Além da montagem feita por alunos e professores da UFRGS, parcerias foram estabelecidas com TecnoPucrs, IdeiaPucrs e APAC Porto Alegre (Associação de Proteção e Assistência aos Condenados de Porto Alegre) para produção de alguns lotes de rodos nas instalações dessas instituições. Nesses casos, o material e corte foram financiados com o dinheiro das arrecadações, enquanto os parceiros contribuíram com a montagem, formando-se uma rede de colaboração e troca mútua de experiências. Dentro da ideia de ação solidária colaborativa, é importante destacar que a Faculdade de Arquitetura disponibilizou em seu site todos os arquivos e informações necessárias para fabricação independente dos rodos por outras iniciativas que pudessem se interessar, como foi o caso do SENAI do Mato Grosso, que fabricou 500 unidades em suas instalações.
Um grupo de professores e alunos foi criado para organizar a logística de distribuição dos rodos para as localizações necessitadas. A partir de um levantamento de dados feito pelo grupo, baseado em solicitações da comunidade através das redes sociais da universidade, foram criados cerca de 30 centros de distribuição próximos às áreas mais afetadas. Esses centros foram distribuídos de forma pulverizada na cidade de Porto Alegre e Região Metropolitana, como Canoas, Sapucaia, São Leopoldo, Novo Hamburgo, Eldorado do Sul, Guaíba, e também em regiões mais distantes como a cidade de Pelotas. Para o transporte dos rodos, contou-se principalmente com a contribuição de voluntários independentes, veículos fornecidos pelo Conselho de Arquitetura e Urbanismo do Rio Grande do Sul (CAU/RS), e veículos mobilizados pelo Ministério Público do estado.
Foram fabricados com o valor das arrecadações um total de 6.000 rodos em duas semanas, que chegaram às pessoas em tempo para auxiliar na limpeza de suas casas. O sucesso da campanha demonstrou a relevância da ciência e tecnologia para proposição de soluções de amparo à população frente a uma catástrofe.

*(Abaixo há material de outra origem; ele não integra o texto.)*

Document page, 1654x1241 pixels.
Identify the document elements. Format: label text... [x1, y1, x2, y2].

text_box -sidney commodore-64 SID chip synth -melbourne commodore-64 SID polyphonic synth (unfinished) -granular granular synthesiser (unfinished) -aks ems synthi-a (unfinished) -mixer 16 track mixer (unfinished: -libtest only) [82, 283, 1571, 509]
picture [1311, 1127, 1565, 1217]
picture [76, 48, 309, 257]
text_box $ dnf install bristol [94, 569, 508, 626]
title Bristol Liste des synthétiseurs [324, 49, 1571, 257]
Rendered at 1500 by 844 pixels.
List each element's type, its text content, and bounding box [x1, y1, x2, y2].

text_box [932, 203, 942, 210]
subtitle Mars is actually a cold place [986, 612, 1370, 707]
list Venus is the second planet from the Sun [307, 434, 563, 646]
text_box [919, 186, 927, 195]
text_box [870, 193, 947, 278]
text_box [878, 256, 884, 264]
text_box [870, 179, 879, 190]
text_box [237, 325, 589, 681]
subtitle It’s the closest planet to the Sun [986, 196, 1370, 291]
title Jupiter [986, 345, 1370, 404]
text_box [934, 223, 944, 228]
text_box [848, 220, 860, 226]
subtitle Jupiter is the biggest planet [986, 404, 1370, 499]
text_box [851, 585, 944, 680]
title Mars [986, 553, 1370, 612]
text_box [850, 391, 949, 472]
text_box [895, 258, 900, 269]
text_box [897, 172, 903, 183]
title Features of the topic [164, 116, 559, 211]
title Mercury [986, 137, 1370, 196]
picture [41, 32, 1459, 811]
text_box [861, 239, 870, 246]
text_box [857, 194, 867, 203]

Além disso, a ação ratificou o potencial que a colaboração e engajamento social tem para atender às demandas da sociedade — a campanha só foi possível devido ao engajamento maciço da população em suas diversas camadas. Esse engajamento se reflete pelas doações da população civil, pela disposição dos voluntários para a montagem, pela colaboração da rede de apoio de instituições parceiras e pelo auxílio à divulgação da causa por diversas plataformas e veículos, dentre elas o POA Inquieta, em especial no grupo de Arquitetura e Urbanismo do Coletivo.
A visibilidade dada à causa aumenta a confiança na universidade e na própria sociedade, fomentando o surgimento de outras causas semelhantes. Neste cenário, a UFRGS encara a confiança depositada com grande responsabilidade e já se mobiliza para se envolver em outras causas que possam auxiliar a população neste momento tão difícil.
Bárbara Ruschel Lorenzoni, arquiteta formada pela Faculdade de Arquitetura da Ufrgs, mestre em design pelo Programa de Pós Graduação em Design (UFRGS) e Doutoranda em arquitetura pelo Programa de Pós Graduação em Arquitetura (UFRGS).
Juliano Vasconcellos, professor do Departamento de Arquitetura da UFRGS e responsável pelo projeto de extensão Comunicação e Eventos da Faculdade de Arquitetura.